▶ Rows from a data source:

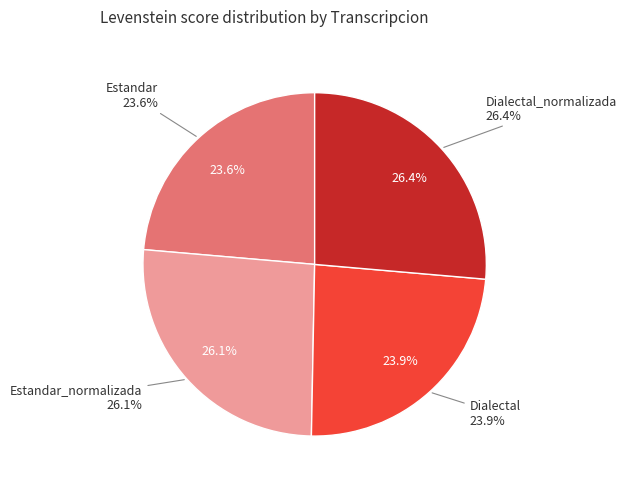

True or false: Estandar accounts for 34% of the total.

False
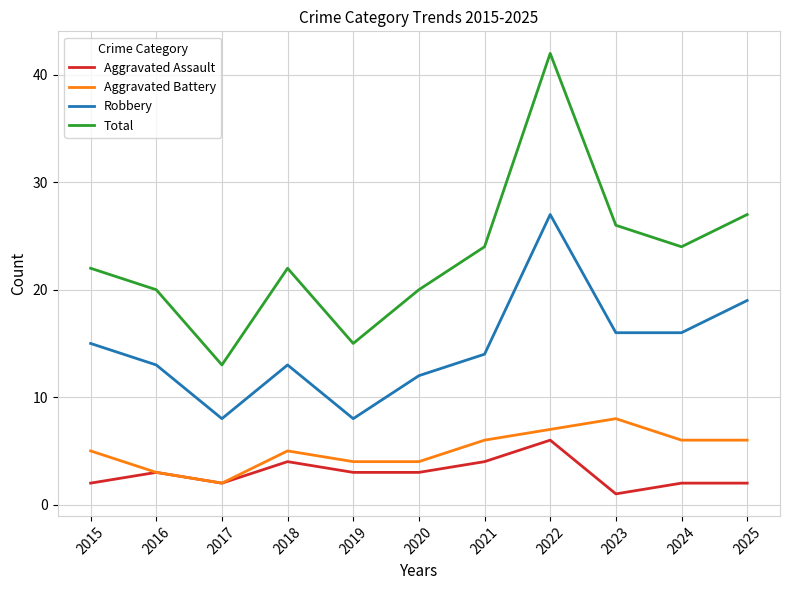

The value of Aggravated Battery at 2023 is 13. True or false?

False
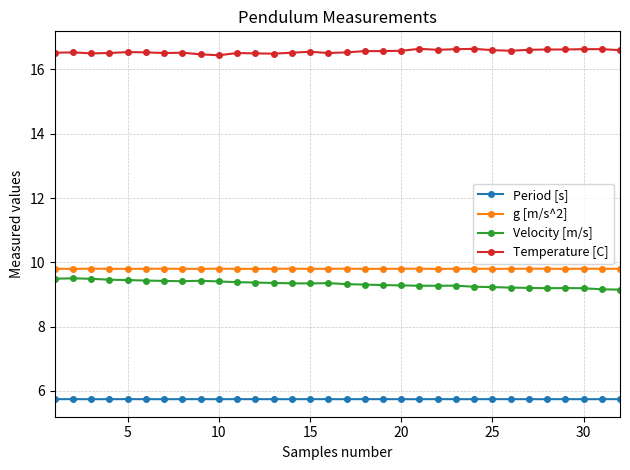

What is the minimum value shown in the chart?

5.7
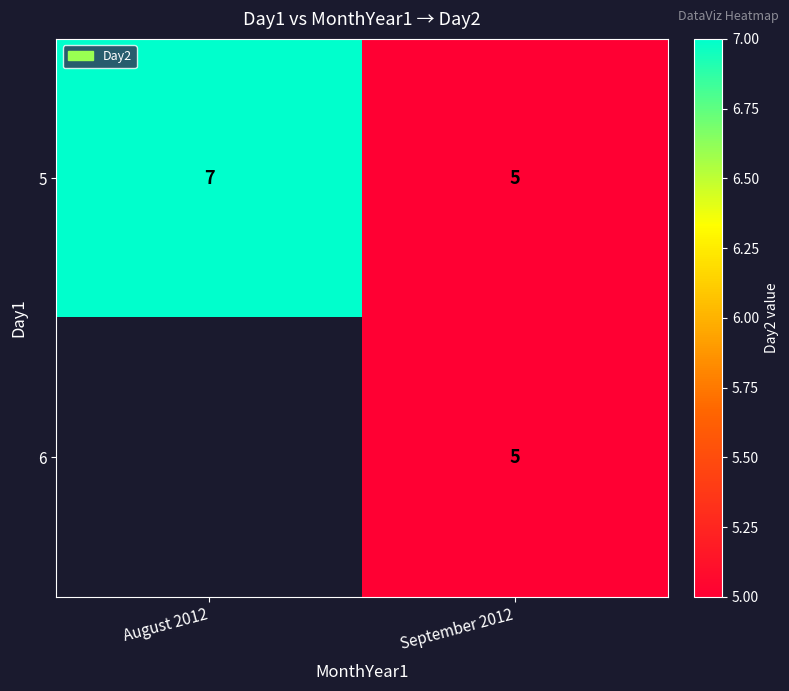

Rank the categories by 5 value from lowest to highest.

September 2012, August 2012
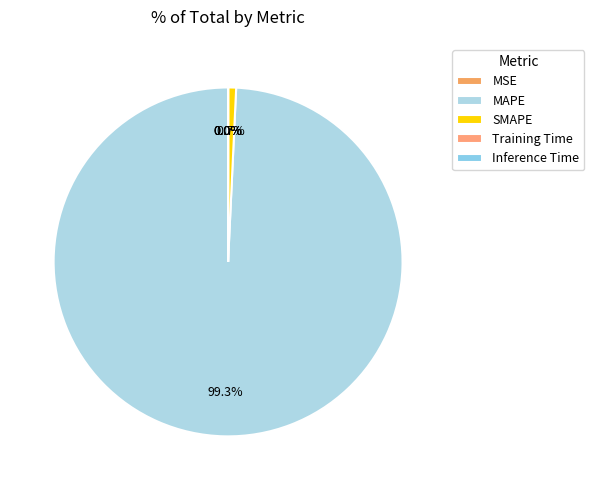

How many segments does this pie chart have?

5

▶ Problem details:
Copy everything from the line containing "September 2012, August 2012" down to the end of the rows, leaving out the pictures.

▶ The answer:
September 2012, August 2012

How many segments does this pie chart have?

5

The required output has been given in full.